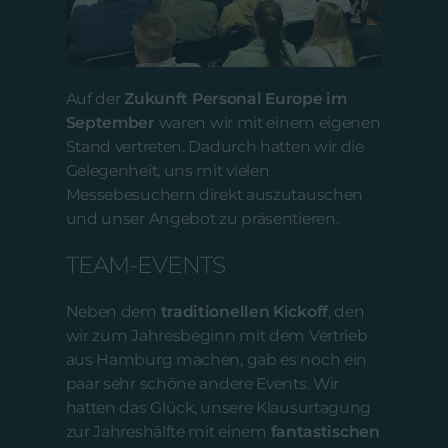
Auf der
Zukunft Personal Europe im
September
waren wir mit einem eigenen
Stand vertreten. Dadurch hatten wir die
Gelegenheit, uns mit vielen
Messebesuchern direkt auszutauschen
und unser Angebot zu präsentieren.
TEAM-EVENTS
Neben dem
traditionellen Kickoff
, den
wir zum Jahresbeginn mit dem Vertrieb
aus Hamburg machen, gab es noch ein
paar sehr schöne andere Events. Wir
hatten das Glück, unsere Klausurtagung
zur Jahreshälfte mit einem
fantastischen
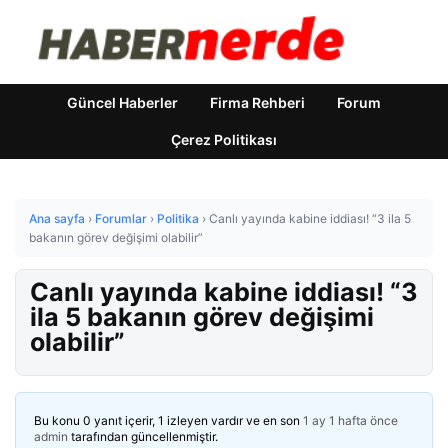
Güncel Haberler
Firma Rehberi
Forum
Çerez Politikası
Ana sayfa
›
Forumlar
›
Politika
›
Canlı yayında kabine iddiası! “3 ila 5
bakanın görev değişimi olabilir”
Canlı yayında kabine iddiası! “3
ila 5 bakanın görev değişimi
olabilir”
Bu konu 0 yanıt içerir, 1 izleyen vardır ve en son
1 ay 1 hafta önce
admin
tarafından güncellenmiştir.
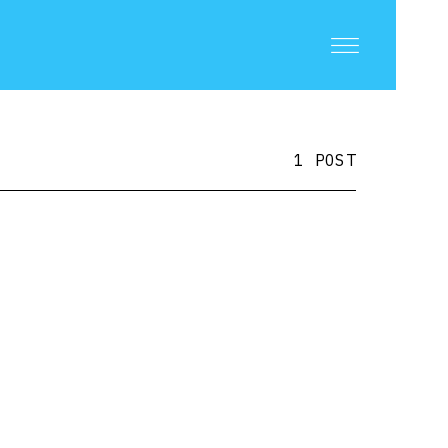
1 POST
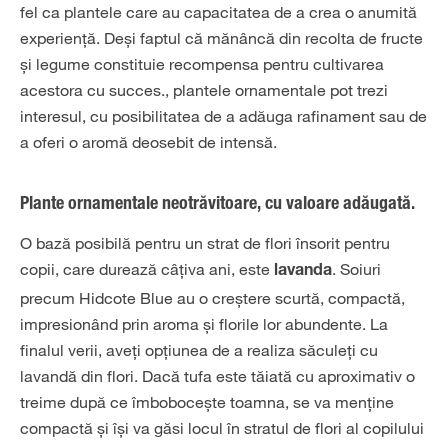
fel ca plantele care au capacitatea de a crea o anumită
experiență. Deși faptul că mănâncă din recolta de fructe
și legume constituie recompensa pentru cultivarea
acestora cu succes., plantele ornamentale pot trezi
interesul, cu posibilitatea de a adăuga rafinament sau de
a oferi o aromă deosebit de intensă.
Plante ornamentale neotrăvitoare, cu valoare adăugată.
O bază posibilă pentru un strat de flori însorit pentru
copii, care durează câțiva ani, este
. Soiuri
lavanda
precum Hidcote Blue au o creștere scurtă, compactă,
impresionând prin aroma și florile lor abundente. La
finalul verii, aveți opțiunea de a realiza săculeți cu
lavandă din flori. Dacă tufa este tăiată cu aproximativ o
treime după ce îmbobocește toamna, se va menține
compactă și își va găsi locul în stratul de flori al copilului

§ **What is expected**
Set out every record exactly, images excluded.

§ **Problem solution**
Auf der
Zukunft Personal Europe im
September
waren wir mit einem eigenen
Stand vertreten. Dadurch hatten wir die
Gelegenheit, uns mit vielen
Messebesuchern direkt auszutauschen
und unser Angebot zu präsentieren.
TEAM-EVENTS
Neben dem
traditionellen Kickoff
, den
wir zum Jahresbeginn mit dem Vertrieb
aus Hamburg machen, gab es noch ein
paar sehr schöne andere Events. Wir
hatten das Glück, unsere Klausurtagung
zur Jahreshälfte mit einem
fantastischen
Güncel Haberler
Firma Rehberi
Forum
Çerez Politikası
Ana sayfa
›
Forumlar
›
Politika
›
Canlı yayında kabine iddiası! “3 ila 5
bakanın görev değişimi olabilir”
Canlı yayında kabine iddiası! “3
ila 5 bakanın görev değişimi
olabilir”
Bu konu 0 yanıt içerir, 1 izleyen vardır ve en son
1 ay 1 hafta önce
admin
tarafından güncellenmiştir.
1 POST
fel ca plantele care au capacitatea de a crea o anumită
experiență. Deși faptul că mănâncă din recolta de fructe
și legume constituie recompensa pentru cultivarea
acestora cu succes., plantele ornamentale pot trezi
interesul, cu posibilitatea de a adăuga rafinament sau de
a oferi o aromă deosebit de intensă.
Plante ornamentale neotrăvitoare, cu valoare adăugată.
O bază posibilă pentru un strat de flori însorit pentru
copii, care durează câțiva ani, este
. Soiuri
lavanda
precum Hidcote Blue au o creștere scurtă, compactă,
impresionând prin aroma și florile lor abundente. La
finalul verii, aveți opțiunea de a realiza săculeți cu
lavandă din flori. Dacă tufa este tăiată cu aproximativ o
treime după ce îmbobocește toamna, se va menține
compactă și își va găsi locul în stratul de flori al copilului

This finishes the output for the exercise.